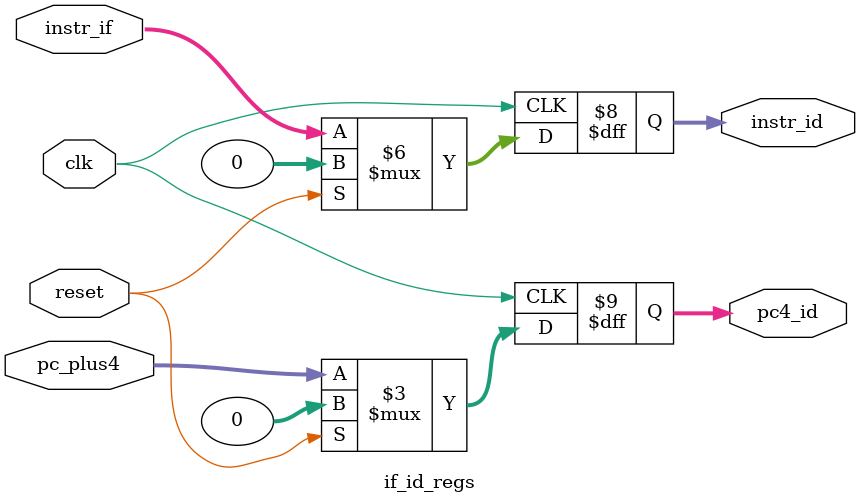
<source format=v>

module if_id_regs (
    input  wire        clk,        // system clock
    input  wire        reset,      // synchronous reset
    input  wire [31:0] instr_if,   // instruction from IMEM
    input  wire [31:0] pc_plus4,   // PC+4 from PC module
    output reg  [31:0] instr_id,   // latched instruction for ID stage
    output reg  [31:0] pc4_id      // latched PC+4 for ID stage
);

    always @(posedge clk) begin
        if (reset) begin
            instr_id <= 32'd0;
            pc4_id   <= 32'd0;
        end else begin
            instr_id <= instr_if;   // snapshot the fetched instruction
            pc4_id   <= pc_plus4;   // snapshot the next-PC value
        end
    end

endmodule

</source>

::::::

▶ **TASK OBJECTIVE**: Reproduce only the lines from the first line of the entries through the line containing "from PC module", exactly and with both ends kept. Omit the pictures.

▶ **SOLUTION BELOW**:
<source format=v>

module if_id_regs (
    input  wire        clk,        // system clock
    input  wire        reset,      // synchronous reset
    input  wire [31:0] instr_if,   // instruction from IMEM
    input  wire [31:0] pc_plus4,   // PC+4 from PC module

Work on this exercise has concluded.